The scary thing about Tango & Cash is its ability to improve. Not sure who wrote or directed the end of the second act, when Kurt Russell gets to act opposite people besides Sylvester Stallone and you remember it’s actually an achievement to make him so unlikable for so long, but it’s a lot better. During the sequence where Teri Hatcher gets to be profoundly objectified, the editors even manage to string together a subtle—for Tango & Cash—suspense sequence. It’s not great, but it’s about the only time in the movie you think anyone involved with it should be trusted with a video project more complicated than… not a wedding, but maybe a graduation?
And the editors are not unprofessional, incompetent editors. Tango & Cash is just so incredibly bad there’s no way to make it right.
The film’s got a single credited screenwriter—Randy Feldman—but he didn’t actually write much of what’s onscreen. The strange part is there isn’t a full list of script doctors; there must’ve been some kind of blood pact. There’s a couple moments I’m convinced are Jeffrey Boam but he swore none of his material made it. There’s also the single credited director, Konchalovskiy, but we know Albert Magnoli came in and did a bunch.
So there are failures at every level but the big problem is Stallone’s atrocious. He can’t land any of the jokes. Even if seventy-five percent of his jokes weren’t homophobic one-liners he murmurs to himself at the end of every scene, he wouldn’t be able to land any of the jokes. The direction’s bad, regardless of who did it, but there are giant terrible action sequences and those would require some kind of competency to execute. So, again, it’s not incompetent. The writing is incompetent. The directing is just uninspired and insipid.
But no one could get a good performance from Stallone in this part, which seems to be him demanding another shot at Beverly Hills Cop, complete with a Harold Faltermeyer score. Faltermeyer adds some Fletch to the Axel F and, voila, Stallone as a rich, Armani-clad Beverly Hills cop who only does the job for the action. Russell’s the rough and tumble one here, not owning a shirt without a torn neck.

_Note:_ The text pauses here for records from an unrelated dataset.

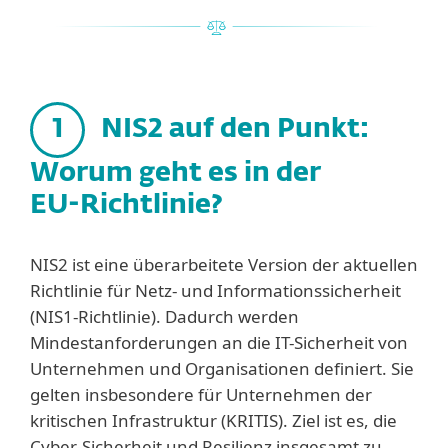
1
NIS2 auf den Punkt:
Worum geht es in der
EU-Richtlinie?
NIS2 ist eine überarbeitete Version der aktuellen
Richtlinie für Netz- und Informationssicherheit
(NIS1-Richtlinie). Dadurch werden
Mindestanforderungen an die IT-Sicherheit von
Unternehmen und Organisationen definiert. Sie
gelten insbesondere für Unternehmen der
kritischen Infrastruktur (KRITIS). Ziel ist es, die
Cyber-Sicherheit und Resilienz insgesamt zu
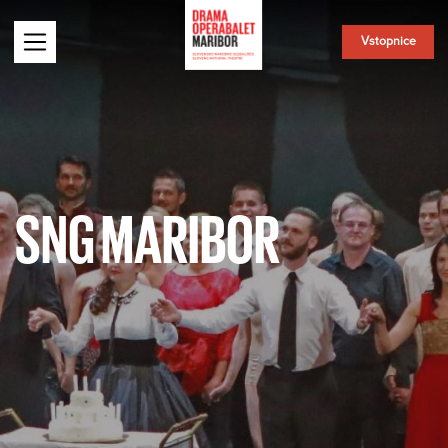
Vstopnice
SNG MARIBOR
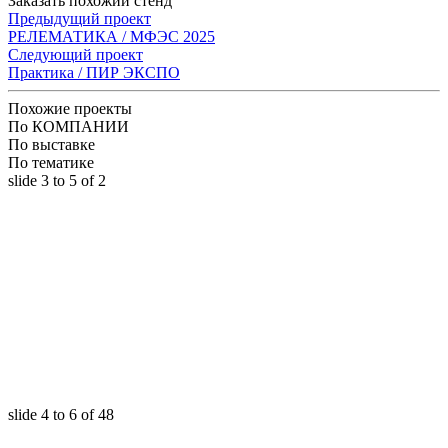
Заказать похожий стенд
Предыдущий проект
РЕЛЕМАТИКА / МФЭС 2025
Следующий проект
Практика / ПИР ЭКСПО
Похожие проекты
По КОМПАНИИ
По выставке
По тематике
slide
3 to 5
of 2
slide
4 to 6
of 48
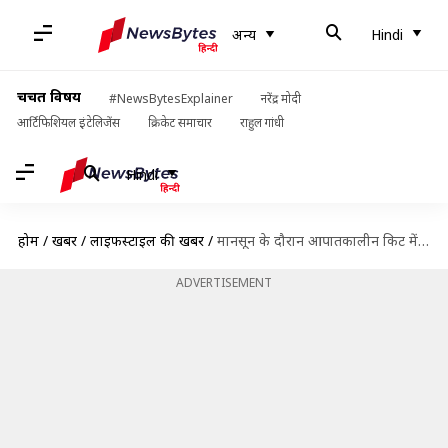
अन्य
Hindi
चर्चित विषय
#NewsBytesExplainer
नरेंद्र मोदी
आर्टिफिशियल इंटेलिजेंस
क्रिकेट समाचार
राहुल गांधी
Hindi
होम
/
खबरें
/
लाइफस्टाइल की खबरें
/
मानसून के दौरान आपातकालीन किट में रखें ये चीजें, आएगीं काम
ADVERTISEMENT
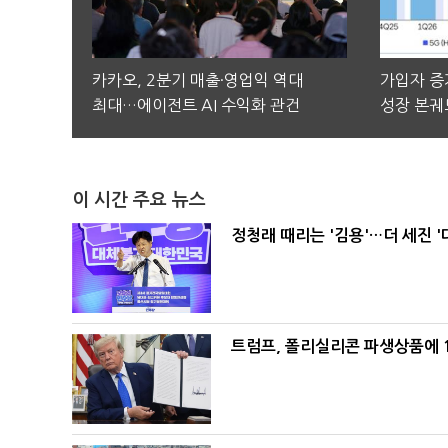
카카오, 2분기 매출·영업익 역대
가입자 증가
최대…에이전트 AI 수익화 관건
성장 본궤
이 시간 주요 뉴스
정청래 때리는 '김용'…더 세진 '
트럼프, 폴리실리콘 파생상품에 1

They’re going to terribly bicker banter at each other for ninety or so minutes of the runtime (there are like five minute end credits, thank goodness) and you forget either Russell or Stallone has ever been in a good movie, much less given a good performance. Hence why it’s so noticeable when Russell all of a sudden gets a lot more engaging—because without the charisma black hole of Stallone’s performance, Russell can still shine.
Relatively speaking. It’s still all terrible.
And then it does get worse again. The third act’s awful.
No good performances; an uncredited Geoffrey Lewis and a Clint Howard cameo are the best and it’s not Hatcher or Michael J. Pollard’s fault. Jack Palance does more than the part or movie deserves as the Mr Big. He’s not good but he’s not boring. Lots of bad and boring in Tango & Cash.
Though with Brion James’s performance… it’s hard to be bored as one watches a performance as bad as James’s. Finding out Stallone thought it was a good performance and gave James more scenes—same thing happened with Robert Z’Dar, who is also laughably bad—explains some of Tango & Cash’s badness. The disaster starts to make sense at least.
The movie’s got an interesting place in Hollywood history—it’s the last Guber-Peters Company movie after they found a new peak early in the same year with Batman then they screwed over Warner Bros. (between Batman in the summer and Tango & Cash at Christmas)—but you certainly don’t have to watch the movie for that kind of trivia.
There’s no reason to watch Tango & Cash and there never has been. Unless you’re measuring its accelerating rot rate over time. But even then why bother.